• WORK REQUEST 1
In the article on the healthcare tax votes, rewrite the passage starting with "Democrats argue the" and going on through "to create jobs.", switching "waste of time" to "distraction".
• WORK REQUEST 2
Decide whether each statement agrees with the article on the healthcare tax votes. Answer yes or no, and quote the words from the article that settle it.
(a) Eric Cantor described the tax on medical devices as "draconian."
(b) Every Democrat on the Ways and Means Committee opposed the medical device and over-the-counter drug bills at mark-up.
(c) Jim McDermott accepted the Republican argument that the bills would create jobs.

GOP plans to call attention to healthcare law with tax repeal votes next week

With a Supreme Court decision on healthcare fast approaching, House Republicans are doubling down on efforts to bring attention to President Obama’s signature legislative issue.

The effort, which includes votes on several measures to repeal taxes under the law, is intended to highlight unpopular aspects of the landmark bill as the presidential campaign between Obama and Republican Mitt Romney heats up.

{mosads}The House next week will consider measures to repeal taxes imposed on medical devices and over-the-counter medication.

House Majority Leader Eric Cantor (R-Va.) announced the votes late last month, and called the tax on medical devices in particularly “draconian” in a memo sent to GOP lawmakers.

Democrats argue the GOP effort is nakedly political and timed for the Supreme Court decision, which is expected this month. On Friday, Romney criticized Obama’s handling of the economy, arguing the nation would be creating more jobs if Obama had not focused on healthcare in 2009 and 2010.

Rep. Rob Andrews (D-N.J.) – a key player in brokering deals within his party to pass the healthcare bill – called the upcoming debate a “waste of time” and said the House should be focus on legislation to create jobs.

“(The timing) is probably not coincidental, I think the Republicans are trying to poison the well before the Court decision,” Andrews said in an interview with The Hill.

House Republicans, who rode a wave of voter outrage into power in 2010 unfurled in part by the healthcare law, dismiss the Democratic arguments.

“Well, I’m glad they are giving us that much credit in planning but obviously the medical tax bill has had a lot of bipartisan support for many weeks,” Ways and Means Chairman Dave Camp (R-Mich.) told The Hill.

Only two Democrats on the Ways and Means Committee, Reps. Ron Kind (Wis.) and Shelly Berkley (Nev.) supported the medical device and over-the-counter drug bills at mark-up.

Debate at Thursday’s lengthy mark-up provided a flavor of what to expect when the measures hit the floor mid-week. 

Republicans argued that the tax-repeal bills will create and save jobs in the medical device industry.

Veteran Democratic lawmaker, Rep. Jim McDermott (Wash.) scoffed at the GOP’s “job creation” argument, calling the idea “nonsense.”

“It is not going to save jobs because you don’t know what the impact is in fact, the evidence is that  it doesn’t lose jobs,” the liberal lawmaker told his colleagues.

Human pose keypoint data:
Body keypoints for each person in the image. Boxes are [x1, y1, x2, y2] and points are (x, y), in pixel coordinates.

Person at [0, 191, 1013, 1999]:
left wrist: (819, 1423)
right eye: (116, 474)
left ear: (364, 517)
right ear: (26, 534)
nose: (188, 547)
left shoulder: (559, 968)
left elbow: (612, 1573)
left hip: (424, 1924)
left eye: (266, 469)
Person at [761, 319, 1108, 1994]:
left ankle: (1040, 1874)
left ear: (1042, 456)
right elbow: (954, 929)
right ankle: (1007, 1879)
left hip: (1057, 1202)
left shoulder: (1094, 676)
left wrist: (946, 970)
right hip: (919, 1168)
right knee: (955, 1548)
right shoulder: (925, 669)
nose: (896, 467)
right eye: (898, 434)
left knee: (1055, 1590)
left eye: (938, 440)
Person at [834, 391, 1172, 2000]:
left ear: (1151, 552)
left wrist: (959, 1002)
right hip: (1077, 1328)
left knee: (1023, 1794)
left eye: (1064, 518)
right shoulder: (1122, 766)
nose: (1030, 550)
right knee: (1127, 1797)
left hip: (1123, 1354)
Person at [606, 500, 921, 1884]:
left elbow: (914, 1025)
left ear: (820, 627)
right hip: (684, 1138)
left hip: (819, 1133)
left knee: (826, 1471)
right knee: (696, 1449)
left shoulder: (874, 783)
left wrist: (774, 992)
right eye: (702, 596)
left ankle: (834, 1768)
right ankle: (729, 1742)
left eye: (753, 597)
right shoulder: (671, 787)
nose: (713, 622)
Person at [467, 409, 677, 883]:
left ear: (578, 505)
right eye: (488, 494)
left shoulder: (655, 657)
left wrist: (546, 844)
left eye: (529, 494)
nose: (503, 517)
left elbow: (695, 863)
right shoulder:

• ANSWER SECTION 1
Democrats argue the GOP effort is nakedly political and timed for the Supreme Court decision, which is expected this month. On Friday, Romney criticized Obama’s handling of the economy, arguing the nation would be creating more jobs if Obama had not focused on healthcare in 2009 and 2010.

Rep. Rob Andrews (D-N.J.) – a key player in brokering deals within his party to pass the healthcare bill – called the upcoming debate a “distraction” and said the House should be focus on legislation to create jobs.

• ANSWER SECTION 2
(a) Yes: "called the tax on medical devices in particularly “draconian”"
(b) No: "Only two Democrats on the Ways and Means Committee, Reps. Ron Kind (Wis.) and Shelly Berkley (Nev.) supported the medical device and over-the-counter drug bills at mark-up."
(c) No: "scoffed at the GOP’s “job creation” argument, calling the idea “nonsense.”"